▶ **Challenges**:
A - According to the cloud computing post, what burdens does keeping software and data elsewhere place on the host company? List each one.
B - Copy the passage of the cloud computing post that begins at the words "It’s why I chuckle" and ends after "own IT department.", substituting "wince" for "chuckle".

▶ **Text to read**:
[start]

Why ‘Cloud Computing’ Isn’t For Everything

This week it appears that Microsoft screwed the pooch and lost everyone’s data that was using Sidekick on T-Mobile.  Microsoft should have known better and had proper backups and Hitachi (who was doing an upgrade for them) didn’t check either.  Expect some major finger pointing (and lawsuits) going on in the upcoming weeks. Regardless, there are multiple layers of failure and plenty of blame to go around.

It’s why I chuckle when people talk about ‘cloud computing’ being the wave of the future.  I have no doubt that we’ll see more cloud computing but there are just certain things that don’t belong in the ‘cloud’ and should be taken care of by your own IT department.

I did a fair amount of work a few years ago on a commercial accounting application and every now and then the boss would get all excited about cloud computing and he’d kick the tires and make some noise about moving the entire operation towards it.  At first blush it makes a LOT of sense to have the software and data reside elsewhere because it puts the burden on the host company to keep the software up to date, upgrade the hardware on a regular basis, have regular on-site and off-site backups and have decent security.  And then you realize that its strength is also a weakness as the Microsoft case has shown.  You are depending TOTALLY on someone else doing the right thing.

[end]

▶ **Items**:
[start]

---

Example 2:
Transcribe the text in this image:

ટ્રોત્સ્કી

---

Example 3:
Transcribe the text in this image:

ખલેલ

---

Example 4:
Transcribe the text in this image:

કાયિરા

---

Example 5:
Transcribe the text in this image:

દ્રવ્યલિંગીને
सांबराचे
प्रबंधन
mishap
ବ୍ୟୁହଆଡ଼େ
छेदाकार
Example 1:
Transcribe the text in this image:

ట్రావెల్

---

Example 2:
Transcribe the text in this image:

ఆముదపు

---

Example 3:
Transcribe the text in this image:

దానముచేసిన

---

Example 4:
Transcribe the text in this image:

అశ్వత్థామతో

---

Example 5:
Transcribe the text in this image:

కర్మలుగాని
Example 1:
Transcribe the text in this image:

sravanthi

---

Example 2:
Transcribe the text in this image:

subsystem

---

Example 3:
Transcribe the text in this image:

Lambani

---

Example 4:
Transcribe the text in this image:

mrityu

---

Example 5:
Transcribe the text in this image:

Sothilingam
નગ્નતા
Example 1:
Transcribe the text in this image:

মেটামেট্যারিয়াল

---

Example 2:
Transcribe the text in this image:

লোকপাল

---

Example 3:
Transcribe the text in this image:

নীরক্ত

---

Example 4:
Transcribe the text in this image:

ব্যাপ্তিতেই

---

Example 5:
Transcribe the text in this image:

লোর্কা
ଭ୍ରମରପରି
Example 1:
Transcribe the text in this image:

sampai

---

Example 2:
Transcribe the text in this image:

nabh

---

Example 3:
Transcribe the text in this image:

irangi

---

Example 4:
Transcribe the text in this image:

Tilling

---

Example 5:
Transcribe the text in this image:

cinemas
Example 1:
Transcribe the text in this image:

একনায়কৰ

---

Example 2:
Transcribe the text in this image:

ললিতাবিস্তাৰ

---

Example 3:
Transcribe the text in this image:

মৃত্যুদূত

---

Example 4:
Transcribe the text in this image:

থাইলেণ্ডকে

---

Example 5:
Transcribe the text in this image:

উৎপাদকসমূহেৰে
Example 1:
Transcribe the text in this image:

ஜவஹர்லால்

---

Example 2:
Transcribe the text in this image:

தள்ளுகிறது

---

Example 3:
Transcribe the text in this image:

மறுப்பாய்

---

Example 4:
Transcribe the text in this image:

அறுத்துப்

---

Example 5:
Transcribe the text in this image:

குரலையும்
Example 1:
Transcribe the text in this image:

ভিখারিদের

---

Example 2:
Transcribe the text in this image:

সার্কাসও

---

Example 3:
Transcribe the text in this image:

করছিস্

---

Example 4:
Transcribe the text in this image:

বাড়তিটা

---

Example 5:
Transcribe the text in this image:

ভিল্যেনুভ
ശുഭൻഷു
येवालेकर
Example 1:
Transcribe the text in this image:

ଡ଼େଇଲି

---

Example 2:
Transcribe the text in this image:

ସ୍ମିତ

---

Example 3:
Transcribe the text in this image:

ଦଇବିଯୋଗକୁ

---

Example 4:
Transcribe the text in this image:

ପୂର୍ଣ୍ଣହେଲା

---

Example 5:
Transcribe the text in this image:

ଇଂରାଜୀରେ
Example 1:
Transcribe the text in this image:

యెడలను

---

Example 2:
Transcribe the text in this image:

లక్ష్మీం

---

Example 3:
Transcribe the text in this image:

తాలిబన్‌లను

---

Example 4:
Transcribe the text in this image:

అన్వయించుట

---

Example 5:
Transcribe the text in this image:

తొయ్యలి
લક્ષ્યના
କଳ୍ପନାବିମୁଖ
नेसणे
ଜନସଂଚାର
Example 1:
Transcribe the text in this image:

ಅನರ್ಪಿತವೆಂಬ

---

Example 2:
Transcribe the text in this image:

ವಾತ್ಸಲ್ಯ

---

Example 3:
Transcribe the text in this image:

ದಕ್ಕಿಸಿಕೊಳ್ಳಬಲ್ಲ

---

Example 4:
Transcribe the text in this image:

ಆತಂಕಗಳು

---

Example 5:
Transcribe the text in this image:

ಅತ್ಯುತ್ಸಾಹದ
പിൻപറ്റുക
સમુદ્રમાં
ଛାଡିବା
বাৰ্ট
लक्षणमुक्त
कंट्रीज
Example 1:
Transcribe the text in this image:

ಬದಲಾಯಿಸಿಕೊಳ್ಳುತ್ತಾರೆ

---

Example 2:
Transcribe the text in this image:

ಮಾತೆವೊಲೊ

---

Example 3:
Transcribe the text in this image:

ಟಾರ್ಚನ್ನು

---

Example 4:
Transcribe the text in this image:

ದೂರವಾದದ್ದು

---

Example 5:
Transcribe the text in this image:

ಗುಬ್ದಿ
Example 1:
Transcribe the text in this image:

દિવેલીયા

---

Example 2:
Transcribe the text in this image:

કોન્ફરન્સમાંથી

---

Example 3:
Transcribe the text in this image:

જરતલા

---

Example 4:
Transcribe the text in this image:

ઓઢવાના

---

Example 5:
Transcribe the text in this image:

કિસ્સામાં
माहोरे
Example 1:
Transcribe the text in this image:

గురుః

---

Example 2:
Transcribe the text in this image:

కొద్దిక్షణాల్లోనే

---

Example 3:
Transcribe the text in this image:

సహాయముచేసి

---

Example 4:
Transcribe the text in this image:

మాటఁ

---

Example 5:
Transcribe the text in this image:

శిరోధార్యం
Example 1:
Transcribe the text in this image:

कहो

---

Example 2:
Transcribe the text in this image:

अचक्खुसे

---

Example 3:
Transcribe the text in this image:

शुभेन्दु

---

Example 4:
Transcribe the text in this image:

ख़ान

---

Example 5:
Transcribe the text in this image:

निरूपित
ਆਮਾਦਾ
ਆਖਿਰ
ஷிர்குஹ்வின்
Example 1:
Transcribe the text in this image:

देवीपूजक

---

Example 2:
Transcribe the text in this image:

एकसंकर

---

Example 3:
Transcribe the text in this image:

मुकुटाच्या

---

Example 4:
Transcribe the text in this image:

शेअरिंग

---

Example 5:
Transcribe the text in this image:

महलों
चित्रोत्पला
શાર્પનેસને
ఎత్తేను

[end]

▶ **Responses to the tasks**:
A -
- Keeping the software up to date
- Upgrading the hardware on a regular basis
- Having regular on-site and off-site backups
- Having decent security

B -
It’s why I wince when people talk about ‘cloud computing’ being the wave of the future.  I have no doubt that we’ll see more cloud computing but there are just certain things that don’t belong in the ‘cloud’ and should be taken care of by your own IT department.